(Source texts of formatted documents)

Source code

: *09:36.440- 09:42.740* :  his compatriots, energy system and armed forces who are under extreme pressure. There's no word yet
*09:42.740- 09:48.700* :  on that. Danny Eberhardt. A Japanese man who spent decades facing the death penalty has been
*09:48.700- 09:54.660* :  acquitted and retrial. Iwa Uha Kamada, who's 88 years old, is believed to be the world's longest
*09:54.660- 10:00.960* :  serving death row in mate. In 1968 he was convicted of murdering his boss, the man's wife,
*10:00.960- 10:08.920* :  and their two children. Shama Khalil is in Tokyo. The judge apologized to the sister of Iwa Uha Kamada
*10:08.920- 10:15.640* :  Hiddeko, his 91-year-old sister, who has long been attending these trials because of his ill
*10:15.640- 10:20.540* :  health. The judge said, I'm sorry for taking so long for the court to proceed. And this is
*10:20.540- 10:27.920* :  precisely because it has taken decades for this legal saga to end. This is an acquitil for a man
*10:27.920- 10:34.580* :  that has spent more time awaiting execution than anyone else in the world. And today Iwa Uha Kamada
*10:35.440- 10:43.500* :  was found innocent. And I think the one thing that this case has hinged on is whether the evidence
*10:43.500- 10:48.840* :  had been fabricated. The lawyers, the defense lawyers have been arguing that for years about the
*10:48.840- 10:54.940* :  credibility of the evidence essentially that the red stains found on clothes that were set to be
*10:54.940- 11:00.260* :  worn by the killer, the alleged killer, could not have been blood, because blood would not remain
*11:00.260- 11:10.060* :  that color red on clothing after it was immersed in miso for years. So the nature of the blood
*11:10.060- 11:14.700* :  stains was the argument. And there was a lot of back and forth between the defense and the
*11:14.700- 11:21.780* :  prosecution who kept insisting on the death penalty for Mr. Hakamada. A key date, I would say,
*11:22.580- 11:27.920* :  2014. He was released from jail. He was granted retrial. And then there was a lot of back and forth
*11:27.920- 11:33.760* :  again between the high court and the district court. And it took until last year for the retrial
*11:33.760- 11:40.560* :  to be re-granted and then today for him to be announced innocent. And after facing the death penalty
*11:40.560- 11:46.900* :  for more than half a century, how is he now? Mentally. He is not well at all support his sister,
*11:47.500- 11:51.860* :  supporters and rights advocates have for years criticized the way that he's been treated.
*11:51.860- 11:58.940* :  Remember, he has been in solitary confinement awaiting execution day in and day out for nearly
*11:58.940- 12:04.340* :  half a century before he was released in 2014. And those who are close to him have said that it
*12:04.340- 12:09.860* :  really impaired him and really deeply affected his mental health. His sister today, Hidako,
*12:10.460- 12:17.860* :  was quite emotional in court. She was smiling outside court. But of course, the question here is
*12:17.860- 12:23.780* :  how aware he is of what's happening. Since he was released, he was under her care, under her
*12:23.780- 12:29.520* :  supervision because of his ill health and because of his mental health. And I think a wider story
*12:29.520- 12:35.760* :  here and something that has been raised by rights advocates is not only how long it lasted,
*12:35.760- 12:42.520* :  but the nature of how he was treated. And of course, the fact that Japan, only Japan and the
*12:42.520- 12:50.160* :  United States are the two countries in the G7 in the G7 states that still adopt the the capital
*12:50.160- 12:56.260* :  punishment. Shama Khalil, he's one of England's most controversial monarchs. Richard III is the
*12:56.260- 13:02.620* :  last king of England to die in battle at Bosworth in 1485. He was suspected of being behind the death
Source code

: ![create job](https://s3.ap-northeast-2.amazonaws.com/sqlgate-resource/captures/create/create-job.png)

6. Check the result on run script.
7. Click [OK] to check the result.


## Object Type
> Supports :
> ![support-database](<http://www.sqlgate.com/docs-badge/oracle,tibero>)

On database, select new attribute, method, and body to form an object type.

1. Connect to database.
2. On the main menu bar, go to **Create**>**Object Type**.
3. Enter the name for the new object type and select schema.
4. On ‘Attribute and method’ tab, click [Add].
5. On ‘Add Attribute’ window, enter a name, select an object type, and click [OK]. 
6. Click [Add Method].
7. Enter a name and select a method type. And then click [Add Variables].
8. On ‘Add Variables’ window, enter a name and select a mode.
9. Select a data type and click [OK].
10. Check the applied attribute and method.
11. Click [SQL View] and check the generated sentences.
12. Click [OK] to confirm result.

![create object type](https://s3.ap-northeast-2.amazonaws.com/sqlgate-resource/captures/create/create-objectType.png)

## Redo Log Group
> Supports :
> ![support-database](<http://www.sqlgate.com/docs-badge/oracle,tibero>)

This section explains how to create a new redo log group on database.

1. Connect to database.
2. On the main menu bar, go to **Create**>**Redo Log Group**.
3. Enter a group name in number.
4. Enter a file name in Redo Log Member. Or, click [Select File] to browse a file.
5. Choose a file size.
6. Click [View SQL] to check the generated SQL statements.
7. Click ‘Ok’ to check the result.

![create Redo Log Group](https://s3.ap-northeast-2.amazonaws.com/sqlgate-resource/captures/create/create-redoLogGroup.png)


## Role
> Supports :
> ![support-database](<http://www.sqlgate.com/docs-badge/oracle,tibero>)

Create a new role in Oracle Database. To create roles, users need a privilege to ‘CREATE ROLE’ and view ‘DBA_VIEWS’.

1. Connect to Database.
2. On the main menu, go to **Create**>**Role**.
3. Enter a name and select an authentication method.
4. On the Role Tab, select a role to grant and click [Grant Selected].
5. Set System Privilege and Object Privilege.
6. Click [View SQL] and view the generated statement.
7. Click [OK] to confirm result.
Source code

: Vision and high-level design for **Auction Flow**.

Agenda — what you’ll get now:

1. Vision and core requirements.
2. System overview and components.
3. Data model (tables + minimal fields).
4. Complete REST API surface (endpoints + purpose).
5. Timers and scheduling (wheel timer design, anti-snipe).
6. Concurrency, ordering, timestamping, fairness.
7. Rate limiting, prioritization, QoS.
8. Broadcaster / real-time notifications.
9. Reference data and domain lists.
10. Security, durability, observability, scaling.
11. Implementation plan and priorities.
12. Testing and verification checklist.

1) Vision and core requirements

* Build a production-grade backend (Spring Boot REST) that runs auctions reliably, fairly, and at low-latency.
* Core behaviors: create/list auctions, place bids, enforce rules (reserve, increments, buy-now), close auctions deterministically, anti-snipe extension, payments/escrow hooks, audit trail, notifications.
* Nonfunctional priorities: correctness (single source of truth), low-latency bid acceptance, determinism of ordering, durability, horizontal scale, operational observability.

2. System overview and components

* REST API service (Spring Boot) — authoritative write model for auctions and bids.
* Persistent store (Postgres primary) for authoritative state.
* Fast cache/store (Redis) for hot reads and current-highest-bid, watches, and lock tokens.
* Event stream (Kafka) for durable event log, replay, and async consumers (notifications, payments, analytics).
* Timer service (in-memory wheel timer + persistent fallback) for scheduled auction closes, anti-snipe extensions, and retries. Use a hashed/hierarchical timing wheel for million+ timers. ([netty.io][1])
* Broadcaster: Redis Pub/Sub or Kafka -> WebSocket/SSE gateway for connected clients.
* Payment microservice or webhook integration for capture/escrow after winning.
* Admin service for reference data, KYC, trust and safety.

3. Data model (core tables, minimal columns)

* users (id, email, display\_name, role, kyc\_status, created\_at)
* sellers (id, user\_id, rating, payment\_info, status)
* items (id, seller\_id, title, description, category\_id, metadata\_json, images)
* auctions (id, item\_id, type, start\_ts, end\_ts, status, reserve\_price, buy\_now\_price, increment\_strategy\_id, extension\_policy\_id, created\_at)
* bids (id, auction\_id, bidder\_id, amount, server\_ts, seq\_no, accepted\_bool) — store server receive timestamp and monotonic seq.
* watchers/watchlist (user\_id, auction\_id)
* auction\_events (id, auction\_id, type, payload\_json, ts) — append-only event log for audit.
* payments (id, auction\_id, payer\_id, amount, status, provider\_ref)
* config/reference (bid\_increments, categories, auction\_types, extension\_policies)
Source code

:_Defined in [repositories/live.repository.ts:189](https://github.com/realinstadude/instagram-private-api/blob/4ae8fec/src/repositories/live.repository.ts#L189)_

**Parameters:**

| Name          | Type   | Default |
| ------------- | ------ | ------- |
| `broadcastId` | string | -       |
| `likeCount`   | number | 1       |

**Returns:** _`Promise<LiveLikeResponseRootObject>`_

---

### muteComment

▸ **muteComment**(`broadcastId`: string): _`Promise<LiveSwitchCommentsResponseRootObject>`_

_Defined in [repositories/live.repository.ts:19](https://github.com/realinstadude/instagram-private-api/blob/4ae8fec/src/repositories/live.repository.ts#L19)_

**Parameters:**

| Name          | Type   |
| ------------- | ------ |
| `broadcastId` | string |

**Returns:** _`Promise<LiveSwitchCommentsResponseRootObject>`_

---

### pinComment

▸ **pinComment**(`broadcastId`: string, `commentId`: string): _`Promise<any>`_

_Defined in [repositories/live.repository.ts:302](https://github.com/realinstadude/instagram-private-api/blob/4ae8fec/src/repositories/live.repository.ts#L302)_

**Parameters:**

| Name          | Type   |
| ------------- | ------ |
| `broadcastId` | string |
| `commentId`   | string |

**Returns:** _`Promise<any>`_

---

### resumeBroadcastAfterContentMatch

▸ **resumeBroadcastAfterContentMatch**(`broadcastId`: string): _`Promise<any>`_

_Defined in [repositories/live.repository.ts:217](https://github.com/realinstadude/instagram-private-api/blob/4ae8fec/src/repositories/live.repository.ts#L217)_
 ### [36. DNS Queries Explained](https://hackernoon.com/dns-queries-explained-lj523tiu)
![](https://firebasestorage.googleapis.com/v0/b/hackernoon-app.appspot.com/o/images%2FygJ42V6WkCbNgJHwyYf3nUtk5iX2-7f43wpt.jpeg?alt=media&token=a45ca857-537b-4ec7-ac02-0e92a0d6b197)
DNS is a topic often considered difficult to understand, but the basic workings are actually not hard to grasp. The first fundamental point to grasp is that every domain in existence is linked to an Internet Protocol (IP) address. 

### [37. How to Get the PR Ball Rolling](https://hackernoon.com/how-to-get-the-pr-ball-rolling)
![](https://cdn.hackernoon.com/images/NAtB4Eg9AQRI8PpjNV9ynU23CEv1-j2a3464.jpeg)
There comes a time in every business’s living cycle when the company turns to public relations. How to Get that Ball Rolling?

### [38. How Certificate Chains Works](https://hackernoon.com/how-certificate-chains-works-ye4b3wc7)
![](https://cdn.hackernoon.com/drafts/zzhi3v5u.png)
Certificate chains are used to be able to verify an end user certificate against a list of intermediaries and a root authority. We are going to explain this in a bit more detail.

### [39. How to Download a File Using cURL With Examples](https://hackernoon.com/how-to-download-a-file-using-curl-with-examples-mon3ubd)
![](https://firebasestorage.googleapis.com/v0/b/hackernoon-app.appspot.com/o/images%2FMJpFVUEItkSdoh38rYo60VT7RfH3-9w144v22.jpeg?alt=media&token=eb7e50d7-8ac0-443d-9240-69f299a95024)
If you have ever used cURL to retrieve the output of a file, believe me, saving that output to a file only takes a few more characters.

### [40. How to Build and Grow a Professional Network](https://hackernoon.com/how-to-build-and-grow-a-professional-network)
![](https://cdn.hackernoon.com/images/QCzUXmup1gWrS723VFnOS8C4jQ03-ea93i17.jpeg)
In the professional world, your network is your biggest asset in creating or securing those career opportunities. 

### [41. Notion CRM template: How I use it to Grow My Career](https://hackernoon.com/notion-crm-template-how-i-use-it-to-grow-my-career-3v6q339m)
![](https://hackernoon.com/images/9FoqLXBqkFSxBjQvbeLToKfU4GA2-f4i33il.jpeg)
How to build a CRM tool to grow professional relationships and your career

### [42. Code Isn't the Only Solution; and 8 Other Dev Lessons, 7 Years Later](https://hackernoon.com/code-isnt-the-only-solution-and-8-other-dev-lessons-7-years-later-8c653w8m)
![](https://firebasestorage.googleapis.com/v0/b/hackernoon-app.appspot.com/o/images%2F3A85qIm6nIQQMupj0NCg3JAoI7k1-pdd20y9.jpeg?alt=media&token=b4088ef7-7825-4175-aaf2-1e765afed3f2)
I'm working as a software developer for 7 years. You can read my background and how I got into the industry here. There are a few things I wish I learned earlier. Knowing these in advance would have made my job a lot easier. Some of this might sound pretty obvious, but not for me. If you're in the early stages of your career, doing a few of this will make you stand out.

### About this exercise
Pull out every line in the rows above that contains the string "Kafka", and list those lines.

### Worked solution
* Event stream (Kafka) for durable event log, replay, and async consumers (notifications, payments, analytics).
* Broadcaster: Redis Pub/Sub or Kafka -> WebSocket/SSE gateway for connected clients.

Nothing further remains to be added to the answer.